This book tells the story of generations of Americans who fought for their nation's future by limiting federal debt. As debt steadily soared following the last balanced budget in 2000, their achievement seems more remarkable. I shared the frustration so many who have watched the federal government lurch from one budget crisis to another in each of the last several years. My business experience taught me that poorly defined problems are difficult to solve. I set out to use the history of federal debt as a backdrop to clarify what recently went wrong. In doing so I discovered the neglected and inspiring story of what had once gone right. Before 2001 the federal government had not always balanced its budgets. However, it had borrowed according to informal but well-understood rules, an unwritten fiscal constitution.
For most of the nation's history, federal leaders incurred debt to finance spending for only four accepted purposes. Time-tested budget practices curbed the temptation to use debt for the purpose of hiding the routine cost of government. The triumph of an unwritten or traditional American fiscal constitution would not have surprised James Madison, the architect of the written Constitution. He had hoped that the new US government would limit debt by application of principles that would be clearly "visible to the naked eye of the ordinary politician." Many generations of ordinary politicians used those principles to make budget decisions that now seem extraordinary. The very nature of federal borrowing, not just its magnitude, changed fundamentally after 2000. Never before had the federal government waged prolonged wars without raising taxes. Never before had the federal government relied so heavily on foreign creditors.
Never before had the president and Congress intended to finance a permanent vast new domestic program--the Medicare Prescription Drug, Improvement and Modernization Act of 2003--entirely with debt. Never before had a Democratic president and Congress tolerated, much less insisted on, the substitution of federal debt for payroll contributions supporting the Social Security trust fund. Never before had "conservatives" spearheaded opposition to a constitutional amendment requiring a balanced budget. Never before had mainstream leaders in both major political parties claimed that balancing the budget in normal economic conditions would damage the nation's long term economic growth. Trends in public opinion or ideology cannot adequately explain these shifts in budget policy.

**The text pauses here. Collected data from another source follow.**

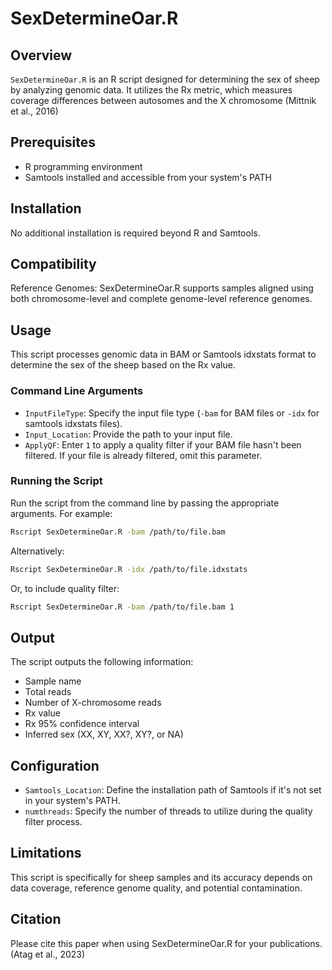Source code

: # SexDetermineOar.R

## Overview
`SexDetermineOar.R` is an R script designed for determining the sex of sheep by analyzing genomic data. It utilizes the Rx metric, which measures coverage differences between autosomes and the X chromosome (Mittnik et al., 2016)
## Prerequisites
- R programming environment
- Samtools installed and accessible from your system's PATH

## Installation
No additional installation is required beyond R and Samtools.

## Compatibility
Reference Genomes: SexDetermineOar.R supports samples aligned using both chromosome-level and complete genome-level reference genomes.

## Usage
This script processes genomic data in BAM or Samtools idxstats format to determine the sex of the sheep based on the Rx value.

### Command Line Arguments
- `InputFileType`: Specify the input file type (`-bam` for BAM files or `-idx` for samtools idxstats files).
- `Input_Location`: Provide the path to your input file.
- `ApplyQF`: Enter `1` to apply a quality filter if your BAM file hasn't been filtered. If your file is already filtered, omit this parameter.

### Running the Script
Run the script from the command line by passing the appropriate arguments. For example:
```bash
Rscript SexDetermineOar.R -bam /path/to/file.bam
```
Alternatively:
```bash
Rscript SexDetermineOar.R -idx /path/to/file.idxstats
```
Or, to include quality filter:
```bash
Rscript SexDetermineOar.R -bam /path/to/file.bam 1
```

## Output
The script outputs the following information:
- Sample name
- Total reads
- Number of X-chromosome reads
- Rx value
- Rx 95% confidence interval
- Inferred sex (XX, XY, XX?, XY?, or NA)

## Configuration
- `Samtools_Location`: Define the installation path of Samtools if it's not set in your system's PATH.
- `numthreads`: Specify the number of threads to utilize during the quality filter process.

## Limitations
This script is specifically for sheep samples and its accuracy depends on data coverage, reference genome quality, and potential contamination.

## Citation
Please cite this paper when using SexDetermineOar.R for your publications. (Atag et al., 2023)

Americans did not wake up some morning and resolve to saddle their children with debt. The photo-finish 2000 election furnished no mandate to borrow. Even excluding debt incurred to pay for wars and recession-related relief, the federal government borrowed large amounts with a Republican president and Republican Congress, a Democratic president and Democratic Congress, a Republican president and Democratic House, a Democratic president and Republican House.
Many people believe that it is now politically impossible to balance the budget. My practical experience makes me more optimistic. For much of the last decade I served as the mayor of the nation's fourth largest city, with a population greater than many states. Like most other cities, counties and states, it abided by laws that prevented the use of debt to fund routine operating expenses. Almost daily I explained to citizens the tradeoff between taxes and spending. They did not always agree with the choices we made, but I learned that people from across the political spectrum respected the need to balance public obligations and tax revenues. I do not believe that Americans suddenly chose to elect short-sighted people to public office. Most members of Congress in 2001 who supported borrowing for routine expenses had worked hard in the 1990s to balance the budget.
For some of that time, as a chief operating officer of a cabinet department who worked to cut spending, I found that leaders in each party supported good faith efforts to promote financial discipline. For two decades I have known our presidents and many congressional leaders in each party. They and others willing to endure the ordeal of elections care at least as much about their country's future as do other citizens who sit on the sidelines. History offers a valuable perspective on the nation's sixth, and current, debt crisis. Budget battles have raged in every session of Congress since Washington took office. Today rising federal debt does threaten the value of investments, the availability of medical care for older Americans, and the viability of future American international leadership. But contemporary budget dilemmas seem manageable when compared to those that confronted Americans immediately after the Revolution, the Civil War, and tough sixteen years of Great Depression and World War II. Americans have often treated their nation's exceptional history as a form of secular scripture, a source of inspiration and instruction.
Citizens who despair of a government lurching from one annual budget crisis to another can find new hope in some old traditions. The federal government steadily paid down debt during Thomas Jefferson's administration. Jefferson believed that the nation could ultimately invest more in public improvements if federal leaders reduced the share of tax revenues required to service prior debts. He believed future voters would best be able to judge budget policies by comparing the track record of "different epochs." I wrote this book with Jefferson's vision in mind.